Há 130 novas obras para ver na exposição permanente, e entre o olhar de Amadeo ou de Almada sobre as mulheres, 47 artistas femininas estão representadas. Nos últimos dois anos, 18 novas artistas passaram a integrar a coleção.

[Foto: Andreia Carvalho] [Foto: Andreia Carvalho] [Foto: Andreia Carvalho] [Foto: Andreia Carvalho] Escultura de Jorge Vieira [Foto: Andreia Carvalho] Bordados e desenhos de Maria Antónia Siza [Foto: Andreia Carvalho] Obra de Ana Vieira [Foto: Andreia Carvalho]


“Estamos a tentar normalizar a presença das mulheres”, diz a diretora Penelope Curtis. 

O que é reorganizar a exposição permanente da Coleção Moderna da Gulbenkian sob o prisma da mulher? É mostrar mais obras de artistas mulheres, algumas pela primeira vez, mas também novas aquisições (por exemplo de Ângela Ferreira ou Pedro Cabrita Reis), dar a descobrir nomes por ali inéditos até agora e revisitar representações do género feminino por autores essenciais como Amadeo ou Almada Negreiros. Mas é sobretudo um convite. “Fazer um percurso feminista é uma maneira de chamar o público”, diz a directora do Museu Gulbenkian, Penelope Curtis, e “mostrar a coleção de forma mais activa” – uma colecção que, nos últimos dois anos, passou a contar com 18 novas mulheres artistas no seu rol.

A partir desta sexta-feira, os visitantes da Gulbenkian vão encontrar novos ares, e novas protagonistas, na casa da Coleção Moderna. Logo à entrada, Grada Kilomba dá as boas-vindas com Illusions Vol.I, Narcissus and Echo (2017): será a primeira das 47 artistas mulheres alinhadas neste novo percurso expositivo que mostra mais de 420 obras, maioritariamente produzidas por artistas masculinos. O presente rearranjo da exposição permanente, que desde 2017 se vem “rearrumado” periodicamente, segue um prisma de género mas também um prisma geográfico – com a arte africana, através de obras raramente mostradas de Malangatana ou Bertina Lopes, a reemergir.
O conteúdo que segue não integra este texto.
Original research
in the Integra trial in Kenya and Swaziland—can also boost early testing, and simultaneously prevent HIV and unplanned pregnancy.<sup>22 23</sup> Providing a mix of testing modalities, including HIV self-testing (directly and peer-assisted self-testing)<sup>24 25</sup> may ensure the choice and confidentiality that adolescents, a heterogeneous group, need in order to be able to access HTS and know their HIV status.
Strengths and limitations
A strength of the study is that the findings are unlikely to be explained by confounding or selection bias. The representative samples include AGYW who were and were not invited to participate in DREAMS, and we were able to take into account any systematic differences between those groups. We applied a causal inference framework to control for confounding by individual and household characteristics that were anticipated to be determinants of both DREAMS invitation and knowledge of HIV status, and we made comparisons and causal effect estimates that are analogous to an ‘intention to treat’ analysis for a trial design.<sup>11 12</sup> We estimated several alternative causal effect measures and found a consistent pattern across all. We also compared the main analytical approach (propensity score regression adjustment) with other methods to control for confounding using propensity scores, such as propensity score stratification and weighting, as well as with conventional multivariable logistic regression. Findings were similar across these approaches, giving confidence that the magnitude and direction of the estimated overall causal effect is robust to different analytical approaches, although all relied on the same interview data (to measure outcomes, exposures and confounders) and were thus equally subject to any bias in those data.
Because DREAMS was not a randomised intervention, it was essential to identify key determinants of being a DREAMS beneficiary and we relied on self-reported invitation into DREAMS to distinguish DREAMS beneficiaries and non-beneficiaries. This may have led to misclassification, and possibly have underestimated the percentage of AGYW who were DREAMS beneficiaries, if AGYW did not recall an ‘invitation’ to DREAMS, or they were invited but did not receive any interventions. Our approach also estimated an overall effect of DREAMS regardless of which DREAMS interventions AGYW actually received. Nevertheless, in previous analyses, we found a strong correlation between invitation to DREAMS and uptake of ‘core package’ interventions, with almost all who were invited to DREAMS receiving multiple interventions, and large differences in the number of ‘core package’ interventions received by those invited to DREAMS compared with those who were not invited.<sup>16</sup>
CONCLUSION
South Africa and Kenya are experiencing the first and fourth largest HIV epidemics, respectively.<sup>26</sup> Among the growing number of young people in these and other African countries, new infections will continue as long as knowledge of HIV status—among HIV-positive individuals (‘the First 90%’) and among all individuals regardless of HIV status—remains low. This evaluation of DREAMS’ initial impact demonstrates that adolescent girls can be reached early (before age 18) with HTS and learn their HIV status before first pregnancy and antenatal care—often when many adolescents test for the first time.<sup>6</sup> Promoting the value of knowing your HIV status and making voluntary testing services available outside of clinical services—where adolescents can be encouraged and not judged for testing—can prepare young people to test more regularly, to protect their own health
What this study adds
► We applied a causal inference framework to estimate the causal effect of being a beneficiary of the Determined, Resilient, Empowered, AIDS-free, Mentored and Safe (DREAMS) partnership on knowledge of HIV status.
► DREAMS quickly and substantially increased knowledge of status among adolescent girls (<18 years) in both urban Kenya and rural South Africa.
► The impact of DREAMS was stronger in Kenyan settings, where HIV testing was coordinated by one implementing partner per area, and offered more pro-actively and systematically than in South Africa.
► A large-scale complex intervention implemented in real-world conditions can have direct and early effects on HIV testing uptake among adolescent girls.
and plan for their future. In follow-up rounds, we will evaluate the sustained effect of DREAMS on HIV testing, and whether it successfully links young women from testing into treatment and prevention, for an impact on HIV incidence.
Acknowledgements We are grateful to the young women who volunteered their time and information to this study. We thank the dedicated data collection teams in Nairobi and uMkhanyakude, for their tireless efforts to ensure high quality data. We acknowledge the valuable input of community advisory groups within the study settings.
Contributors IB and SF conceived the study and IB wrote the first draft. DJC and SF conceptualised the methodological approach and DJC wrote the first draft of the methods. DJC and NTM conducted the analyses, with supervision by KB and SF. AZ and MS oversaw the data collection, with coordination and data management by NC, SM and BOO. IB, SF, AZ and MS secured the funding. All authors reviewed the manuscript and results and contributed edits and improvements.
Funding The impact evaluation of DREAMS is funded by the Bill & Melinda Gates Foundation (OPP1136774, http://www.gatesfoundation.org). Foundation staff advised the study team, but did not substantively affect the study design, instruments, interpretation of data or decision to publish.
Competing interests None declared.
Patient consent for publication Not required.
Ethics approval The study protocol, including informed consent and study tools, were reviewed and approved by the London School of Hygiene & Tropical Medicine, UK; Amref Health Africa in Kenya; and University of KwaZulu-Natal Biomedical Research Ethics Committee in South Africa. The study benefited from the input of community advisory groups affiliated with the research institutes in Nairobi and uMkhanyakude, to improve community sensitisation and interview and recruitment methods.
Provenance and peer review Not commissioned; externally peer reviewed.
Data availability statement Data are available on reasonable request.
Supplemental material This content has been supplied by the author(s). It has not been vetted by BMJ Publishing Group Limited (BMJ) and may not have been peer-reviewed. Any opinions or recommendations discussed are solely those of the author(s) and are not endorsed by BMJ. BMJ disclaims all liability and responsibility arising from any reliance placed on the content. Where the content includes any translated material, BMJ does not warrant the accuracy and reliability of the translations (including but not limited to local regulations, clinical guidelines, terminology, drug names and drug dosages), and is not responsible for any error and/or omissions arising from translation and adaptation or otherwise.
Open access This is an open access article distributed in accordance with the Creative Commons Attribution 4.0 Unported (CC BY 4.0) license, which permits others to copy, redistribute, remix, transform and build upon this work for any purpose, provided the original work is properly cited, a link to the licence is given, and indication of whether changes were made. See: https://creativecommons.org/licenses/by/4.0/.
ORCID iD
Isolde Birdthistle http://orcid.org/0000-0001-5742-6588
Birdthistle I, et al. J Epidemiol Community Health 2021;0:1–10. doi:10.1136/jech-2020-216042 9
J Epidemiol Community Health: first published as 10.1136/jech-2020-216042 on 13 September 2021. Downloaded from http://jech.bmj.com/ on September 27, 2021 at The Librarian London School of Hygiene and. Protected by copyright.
A instalação vídeo de Grada Kilomba é uma das novas aquisições do museu, entre as quais se inclui também o desenho Sem Título da série Diamantes (2018), de Ângela Ferreira, a mais recente de todas as compras. Desse leque fazem ainda parte Natureza-Morta (1981), de Maria Beatriz, Conversa (quadro geral e exemplo) (1980), de Álvaro Lapa, ambas compradas em 2016 mas mostradas agora pela primeira vez, as fotografias de Kiluanji Kia Henda Natureza Quase Morta (2009) e Compacted Distance (2014), a escultura Círculo de Luz (2018), de Pedro Cabrita Reis, ou duas esculturas em terracota (1956) de Jorge Vieira. 

O novo percurso mostra também peças veteranas da coleção, mas que nunca foram expostas, como Morreu Ivan Ilich (1986), de Isabel Augusta, ou a escultura com néon Lapis Cognitionis (1987), de Clara Menéres. E se na arte, como no mundo, é tão discutido o “male gaze” que cristaliza toda uma carga política e de género, na Gulbenkian ele vê-se ao espelho: tanto há 24 obras que aproveitam a nova proposta de percurso expositivo para mostrar representações de mulheres por alguns dos nomes centrais do acervo (desenhos de Amadeo de Souza-Cardoso e Almada Negreiros, ou o óleo Esperando, de Eduardo Viana, que figura três gerações no feminino), quanto é possível ver as caricaturas de Ofélia Marques, dedicadas a importantes figuras dos anos 1920 e 30 como o próprio Almada Negreiros ou José Abel Manta.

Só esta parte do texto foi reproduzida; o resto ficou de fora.